- **CONSIGNE**
Poursuivez le texte sur le Printemps arabe à partir de sa dernière phrase.

Depuis le mois de décembre 2010, nous assistons à une série de soulèvements populaires visant, à défaut de véritables réformes sociopolitiques, à l’instauration de nouveaux régimes à vocation démocratique.
Ce mouvement « panarabe » a des origines plus lointaines et plus profondes qu’on ne le pense, mais il n’est pas dans mon propos d’en étudier la genèse aujourd’hui. Dans un souci de libération et pour prendre le contrôle de leurs propres existences, des peuples se sont soulevés.
D’abord en Tunisie, puis en Egypte, où, dans les deux cas, les dictateurs ont fini par êtres renversés. S’en est suivie des grandes manifestations en Jordanie et au Maroc et de véritables révoltes au Yémen et au Bahreïn. En Syrie, et en Algérie, les manifestations sont empêchées par l’arrestation des meneurs, comme en Algérie, ou même par le meurtre pur et simple des dissidents comme en Syrie. Quant à la Lybie, la révolte populaire s’est malheureusement transformée en véritable guerre civile, opposant les insurgés aux forces loyalistes du colonel psychologiquement dérangé Kadhafi.
Le « Printemps arabe » comme on l’appelle ici en France, est un épisode tout à fait remarquable et incroyablement puissant non seulement dans l’histoire du peuple arabe, mais aussi dans l’histoire universelle. Car la leçon est donnée aux tenanciers de l’idée selon laquelle les Arabes n’auraient le choix qu’entre une dictature laïque ou une théocratie islamiste. Ceux-ci ont répondu, et continuent de répondre par un grand « NON » à ces deux formes de régime liberticide. Ce faisant, les Arabes ont apporté un démenti large et puissant aux partisans des « Choc des civilisations » et qui cataloguaient les Arabes parmi ces peuples foncièrement corrompus par un fatalisme et une idiotie telle qu’il leur est impossible de voir ne serait-ce que la possibilité d’êtres libres et faisant ainsi de l’Occident, le dernier rempart de la liberté et de l’émancipation.

- **DONNÉES AFFICHÉES**
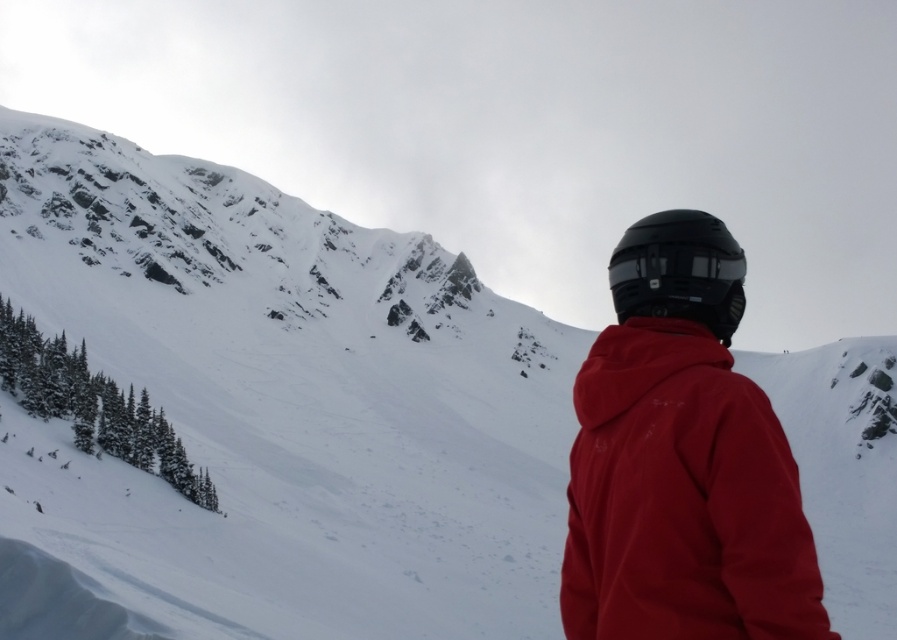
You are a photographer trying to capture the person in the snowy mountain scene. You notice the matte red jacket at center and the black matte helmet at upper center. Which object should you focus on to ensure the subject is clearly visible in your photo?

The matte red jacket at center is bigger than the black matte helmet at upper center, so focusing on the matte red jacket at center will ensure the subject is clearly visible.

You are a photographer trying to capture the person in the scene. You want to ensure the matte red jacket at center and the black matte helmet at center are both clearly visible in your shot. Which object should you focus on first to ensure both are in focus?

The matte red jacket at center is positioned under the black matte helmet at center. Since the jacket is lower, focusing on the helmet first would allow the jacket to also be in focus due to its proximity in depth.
---
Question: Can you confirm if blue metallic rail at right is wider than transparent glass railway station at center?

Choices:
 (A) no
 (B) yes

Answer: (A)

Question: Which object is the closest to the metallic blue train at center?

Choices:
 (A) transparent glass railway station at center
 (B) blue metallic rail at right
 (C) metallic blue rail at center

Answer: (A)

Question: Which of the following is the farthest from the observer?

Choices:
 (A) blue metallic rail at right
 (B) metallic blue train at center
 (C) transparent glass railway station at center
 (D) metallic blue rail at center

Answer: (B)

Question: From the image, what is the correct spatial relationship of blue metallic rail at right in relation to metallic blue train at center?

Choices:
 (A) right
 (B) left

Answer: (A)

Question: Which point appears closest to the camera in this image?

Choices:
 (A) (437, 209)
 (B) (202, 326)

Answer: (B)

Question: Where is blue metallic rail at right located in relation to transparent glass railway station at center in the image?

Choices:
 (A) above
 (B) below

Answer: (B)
* * *
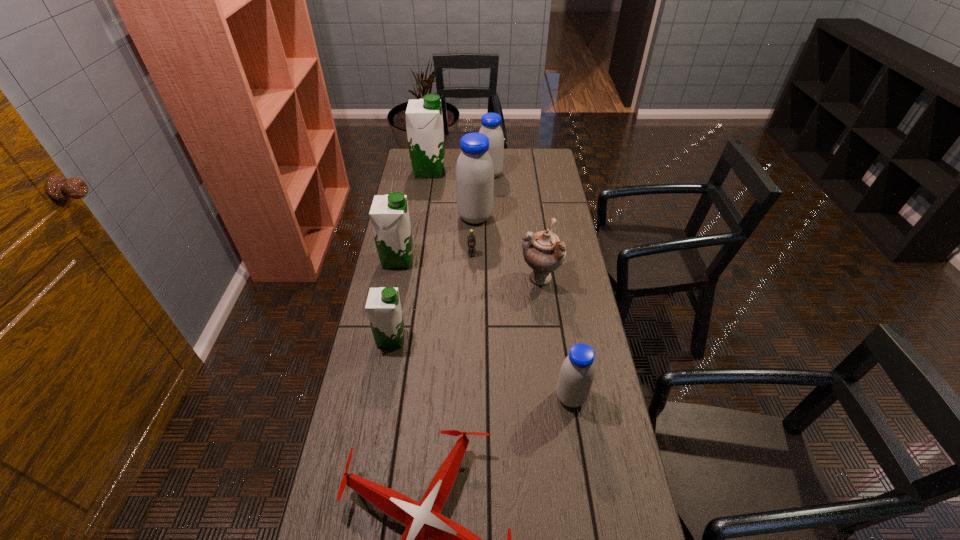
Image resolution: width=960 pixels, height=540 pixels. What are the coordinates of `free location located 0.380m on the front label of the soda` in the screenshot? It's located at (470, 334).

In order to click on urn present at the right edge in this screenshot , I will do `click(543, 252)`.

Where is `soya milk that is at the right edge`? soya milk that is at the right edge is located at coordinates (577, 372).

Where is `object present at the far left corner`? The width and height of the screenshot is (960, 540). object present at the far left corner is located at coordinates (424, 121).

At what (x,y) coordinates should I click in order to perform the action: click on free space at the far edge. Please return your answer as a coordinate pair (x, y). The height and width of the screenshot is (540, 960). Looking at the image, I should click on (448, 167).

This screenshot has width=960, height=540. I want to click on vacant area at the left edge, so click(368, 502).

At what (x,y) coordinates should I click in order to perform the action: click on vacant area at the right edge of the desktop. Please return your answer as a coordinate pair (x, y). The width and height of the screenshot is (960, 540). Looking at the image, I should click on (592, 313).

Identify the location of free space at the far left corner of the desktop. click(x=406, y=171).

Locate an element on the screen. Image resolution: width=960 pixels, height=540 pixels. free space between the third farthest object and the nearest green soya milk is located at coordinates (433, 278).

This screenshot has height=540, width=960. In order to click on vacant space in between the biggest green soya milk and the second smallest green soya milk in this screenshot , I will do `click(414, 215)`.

- **RÉSULTAT**
Bien sûr, même si la lutte a porté, même si les dictateurs ont été renversés, cela ne veut pas dire que tout a été fait. Ainsi en Tunisie par exemple, maintenant que la parole est libérée, d’anciens alliés se transforment en adversaires (ce qui ne veut pas dire ennemis…pas encore). Peut-être est-ce dû à la nouveauté de l’expérience, à la jeunesse de la liberté d’expression dans le pays, aux ajustements encore à trouver, mais parfois.
Ainsi de cette tentative d’intimider et de chasser un imam connu pour ses prêches plutôt libéraux d’une antique mosquée, heureusement secouru par ses ouailles. Ou encore, de cette tentative de chasser des travailleurs originaires du nord du pays dans une région du sud, sous prétexte que les postes occupés devaient revenir aux locaux. D’autres discours sont plus dérangeants, comme ceux de personnes qui confondent laïcité et attitude antireligieuse. La liberté d’opinion, dont l’athéisme par exemple, ne se défend pas en insultant les croyants ou les objets même de la croyance. On peut tout à fait défendre l’athéisme de manière respectueuse et argumentée. On peut aussi défendre la laïcité de la même manière. Mais insulter ou se montrer blessant sont des attitudes qui ne visent qu’à humilier, et de tels comportements sont à bannir.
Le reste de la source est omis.